If this is completely undoable (or you can’t be bothered), at least --continue-on-unavailable-fragments will prevent out-of-sync situations, but at the risk and cost of the following:

  1. You start a download that will take hours before you leave home or go to sleep.
  2. An early fragment is missing. The application bails.
  3. You return, expecting the download to be complete, and get upset because you have to restart it, which the further chance of the same thing happening any time.

With this in mind, putting the temp directory to /tmp, and using --keep-fragments for sites known to take hours and have missing fragments, absolutely seems like the best solution. The download dir is kept clean, downloading is not abruted by mishaps, and the (usually few) fragments missing at the end can quite quickly be fetched with a second manual run. This can even be semi-automated with a until shell loop, assuming the application gives the proper exit codes depending on whether the download was complete and successful.

PS! Is there a way with the current version to delete fragments if the download was 100% successful?
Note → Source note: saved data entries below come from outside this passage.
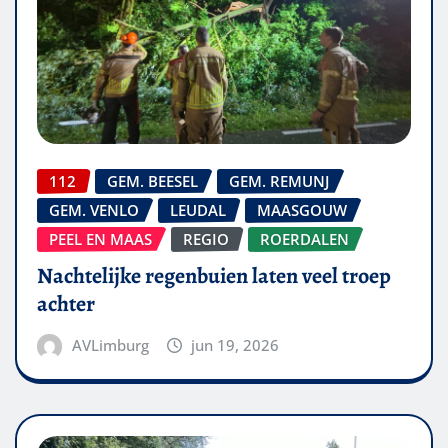
112
GEM. BEESEL
GEM. REMUNJ
GEM. VENLO
LEUDAL
MAASGOUW
PEEL EN MAAS
REGIO
ROERDALEN
Nachtelijke regenbuien laten veel troep
achter
AVLimburg
jun 19, 2026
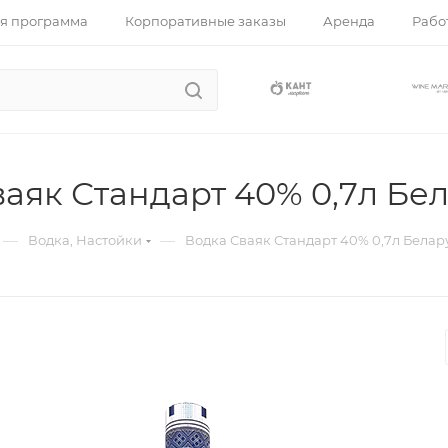
я программа
Корпоративные заказы
Аренда
Работ
аяк Стандарт 40% 0,7л Бе
—
—
Водка, Настойки
Водка Сваяк Стандарт 40% 0,7л Белар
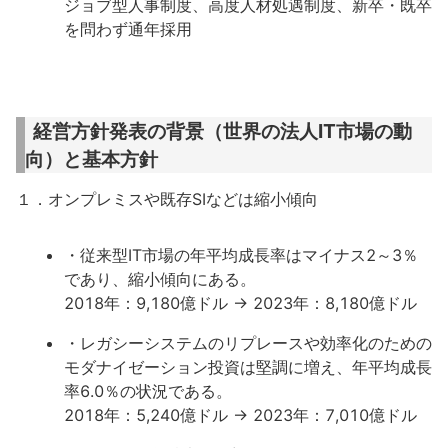
ジョブ型人事制度、高度人材処遇制度、新卒・既卒
を問わず通年採用
経営方針発表の背景（世界の法人IT市場の動
向）と基本方針
１．オンプレミスや既存SIなどは縮小傾向
・従来型IT市場の年平均成長率はマイナス2～3％
であり、縮小傾向にある。
2018年：9,180億ドル → 2023年：8,180億ドル
・レガシーシステムのリプレースや効率化のための
モダナイゼーション投資は堅調に増え、年平均成長
率6.0％の状況である。
2018年：5,240億ドル → 2023年：7,010億ドル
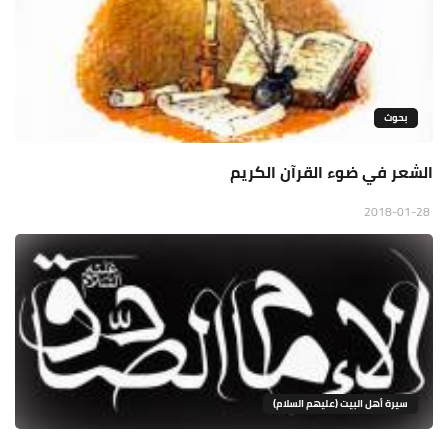
بحوث
الشعر في ضوء القرآن الكريم
2018-01-28
سيرة أهل البيت (عليهم السلام)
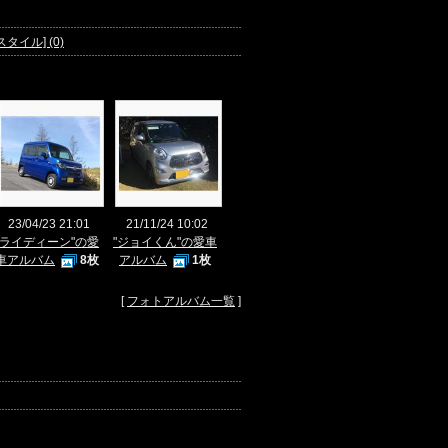
スタイル] (0)
23/04/23 21:01
21/11/24 10:02
"ライディーン"の愛
"ジョイくん"の愛車
車アルバム
8枚
アルバム
1枚
[
フォトアルバム一覧
]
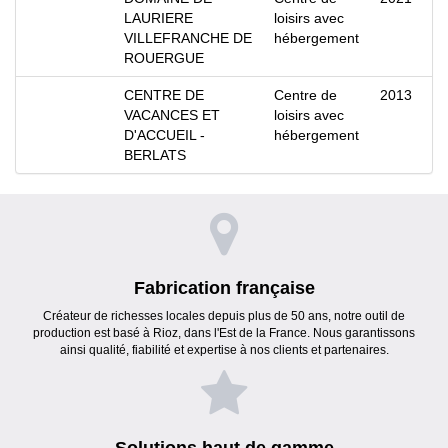
LAURIERE
loisirs avec
VILLEFRANCHE DE
hébergement
ROUERGUE
CENTRE DE
Centre de
2013
VACANCES ET
loisirs avec
D'ACCUEIL -
hébergement
BERLATS
Fabrication française
Créateur de richesses locales depuis plus de 50 ans, notre outil de
production est basé à Rioz, dans l'Est de la France. Nous garantissons
ainsi qualité, fiabilité et expertise à nos clients et partenaires.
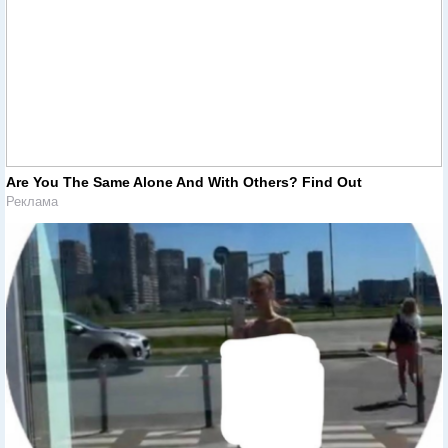
Are You The Same Alone And With Others? Find Out
Реклама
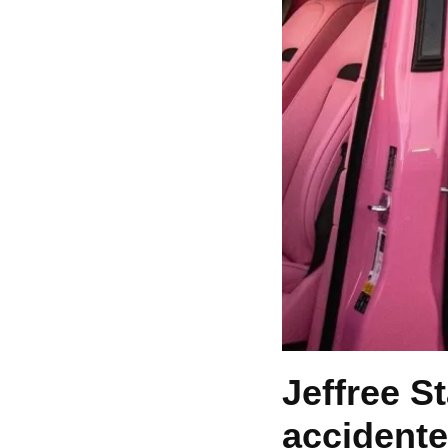
Jeffree St
accidente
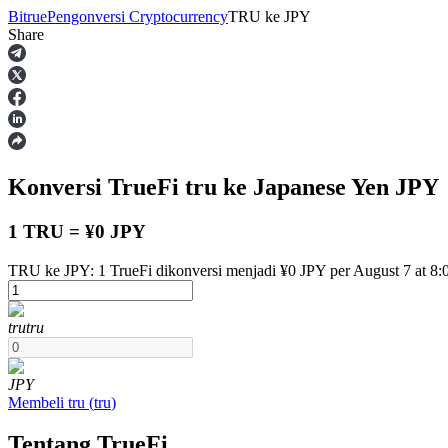
Bitrue
Pengonversi Cryptocurrency
TRU
ke
JPY
Share
Berjangka
Konversi TrueFi
tru
ke Japanese Yen
JPY
1 TRU = ¥0 JPY
TRU ke JPY: 1 TrueFi dikonversi menjadi ¥0 JPY per August 7 at 8
USDT Berjangka
tru
tru
Kontrak berjangka menggunakan USDT sebagai jaminannya
JPY
Membeli
tru
(
tru
)
Tentang TrueFi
Off the top, a calling script could check the exit code assuming this gives an unambiguous answer, but how to find out which fragments belong to the download, other than doing a fuzzy string match against the merged filename? Could this be added as an option? As mention in OP: --keep-fragments=[always | missing | never]

So --continue-on-unavailable-fragments means --merge-final-file-despite-missing-fragments? If so, I’m totally on board. I would set this to “NO” then, and TBH would expect it to be the default.

What about the part about deleting fragments when the file is 100%? (ie. only keeping fragments as a safety measure as long as they might be needed to ultimately get a full and complete merged file)

@chrizilla: Thanks for the support. Yes, it’s about being smarter about exceptions. Usually, you just want to download some media into a single file, and usually that goes all well. But sometimes, some of the below happens for a shorter or longer period of time, and you want to handle that smart and gracefully, but also non-intrusively, and as efficiently as possible in long run. (Eg. if a fragment is missing, is it best to try again immediately, in 1 minute, 1 hour or 1 day?)

  • Missing fragments
  • Missing connections
  • Missing disk space
  • Interrupted program

My initial problem was files being merged when there were missing fragments that cause out-of-sync video/audio/subs, and I don’t want to keep fragments as a default, since that’s meaningless for the majority of files that finish 100%.

General questions during code design:

  • What information is available on which to base decisions?
  • What confident choices can you make on behalf of the user?
  • When choices are not evident, when do you introduce program options and when do you prompt user input?

Maybe borrow some ideas from Torrent protocols. They are built specifically with exception resilience in mind.